Mais, alors qu’Agamemnon a réuni sa flotte dans le port d’Aulis, la déesse Artémis intervient pour marquer son désaccord, empêchant les vents de souffler dans les voiles des bateaux, qui restent coincés dans le port. Pourquoi la déesse de la chasse, qui préside aux menstruations et aux accouchements, se mêle-t-elle de cette histoire ? Parce que, nous dit la légende, Agamemnon s’est un peu vanté d’être meilleur qu’elle au tir à l’arc. Meilleur qu’Artémis, dont c’est l’arme de prédilection ? Il fallait quand même oser ! Pour débloquer les vents et permettre à la flotte d’appareiller, Artémis demande un sacrifice, et pas n’importe lequel : celui d’Iphigénie, la propre fille d’Agamemnon, qui ne met par longtemps à accepter. Mais au dernier moment, Artémis intervient et la remplace par une biche – son animal totem, l’autre étant l’ourse (Artémis signifie : ourse puissante, la même étymologie servant au roi Arthur).
Faire couler du sang d’un animal à cornes a une portée symbolique particulière.

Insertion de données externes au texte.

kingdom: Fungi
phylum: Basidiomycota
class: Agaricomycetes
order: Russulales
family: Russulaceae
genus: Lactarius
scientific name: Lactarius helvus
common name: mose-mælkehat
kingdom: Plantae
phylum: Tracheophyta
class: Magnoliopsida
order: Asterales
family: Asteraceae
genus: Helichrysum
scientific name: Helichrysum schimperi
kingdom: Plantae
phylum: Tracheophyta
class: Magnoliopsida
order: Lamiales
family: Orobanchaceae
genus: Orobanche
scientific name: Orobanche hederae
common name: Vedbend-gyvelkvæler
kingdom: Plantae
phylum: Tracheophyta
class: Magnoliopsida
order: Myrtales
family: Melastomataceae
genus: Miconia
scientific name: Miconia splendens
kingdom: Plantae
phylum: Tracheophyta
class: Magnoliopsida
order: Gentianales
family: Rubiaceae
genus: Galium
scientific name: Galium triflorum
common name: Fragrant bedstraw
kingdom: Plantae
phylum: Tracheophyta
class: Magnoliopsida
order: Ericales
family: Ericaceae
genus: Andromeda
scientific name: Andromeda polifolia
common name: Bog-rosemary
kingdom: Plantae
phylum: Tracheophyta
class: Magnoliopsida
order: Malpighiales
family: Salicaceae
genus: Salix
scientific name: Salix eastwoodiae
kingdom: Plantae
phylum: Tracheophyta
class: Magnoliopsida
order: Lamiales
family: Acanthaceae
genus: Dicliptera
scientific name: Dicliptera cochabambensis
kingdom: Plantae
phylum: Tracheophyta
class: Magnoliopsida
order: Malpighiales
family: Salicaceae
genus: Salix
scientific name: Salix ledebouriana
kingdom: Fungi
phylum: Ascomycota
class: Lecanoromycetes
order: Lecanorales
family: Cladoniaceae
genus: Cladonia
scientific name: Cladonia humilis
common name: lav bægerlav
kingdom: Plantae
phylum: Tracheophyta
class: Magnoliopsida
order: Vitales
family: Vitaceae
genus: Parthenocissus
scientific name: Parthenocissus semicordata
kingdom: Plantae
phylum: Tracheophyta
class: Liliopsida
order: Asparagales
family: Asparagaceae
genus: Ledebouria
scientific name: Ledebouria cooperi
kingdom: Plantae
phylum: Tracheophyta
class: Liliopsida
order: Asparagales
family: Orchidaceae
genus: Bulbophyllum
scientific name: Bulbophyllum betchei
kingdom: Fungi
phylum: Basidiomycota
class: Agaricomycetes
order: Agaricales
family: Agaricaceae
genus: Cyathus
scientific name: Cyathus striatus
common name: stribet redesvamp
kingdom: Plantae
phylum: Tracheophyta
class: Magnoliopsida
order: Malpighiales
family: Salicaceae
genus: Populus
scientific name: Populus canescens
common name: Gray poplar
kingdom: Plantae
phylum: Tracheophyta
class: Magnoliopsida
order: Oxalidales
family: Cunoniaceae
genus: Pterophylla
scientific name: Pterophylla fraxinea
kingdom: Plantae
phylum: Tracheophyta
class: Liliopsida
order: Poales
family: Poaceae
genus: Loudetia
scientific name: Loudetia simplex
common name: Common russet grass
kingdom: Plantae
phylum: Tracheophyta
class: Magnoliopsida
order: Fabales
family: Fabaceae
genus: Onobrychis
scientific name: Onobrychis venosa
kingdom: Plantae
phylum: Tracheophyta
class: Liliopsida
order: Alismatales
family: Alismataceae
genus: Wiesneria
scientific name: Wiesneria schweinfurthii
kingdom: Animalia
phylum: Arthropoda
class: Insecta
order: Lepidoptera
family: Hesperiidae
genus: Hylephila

Car cette tête ressemble furieusement à un utérus prolongé par les trompes. L’égorgement rituel est une magie liée à l’écoulement des menstruations, ce fluide qui incarne, littéralement la fertilité – c’est pourquoi, d’ailleurs, les hommes cherchent à se l’approprier en liant le sacrifice d’Abraham au rituel de la circoncision. C’est ce qui est raconté dans la Bible, où le vieil homme apprend simultanément qu’il va être père alors qu’il a 90 ans et qu’il va devoir désormais se couper un bout du kiki comme tous les mâles de sa tribu. Or, qu’est-ce que la circoncision, sinon l’acte de faire couler le sang du sexe mâle, pour imiter celui qui coule menstruellement du sexe femelle ? Un sang qui justement ne survient plus chez la femme ménopausée d’Abraham, Sara, lorsqu’elle tombe enceinte d’Isaac, le fils du sacrifice consacré de l’Aïd el-Kébir, lui aussi remplacé au dernier moment par un mouton.
L’animal sacrifié dit le caractère double du sang : celui de la fertilité et celui de la mort, dont nous sommes le fruit sans cesse renouvelé. Chacun de nos repas est fait de cette mort, y compris avec des végétaux, mais plus encore avec des animaux. Le rituel permet de transcender cette violence. Sauf quand on bouffe à toute vitesse une nourriture transformée, faite d’exploitation et de mort, en regardant la télé sans parler à quiconque.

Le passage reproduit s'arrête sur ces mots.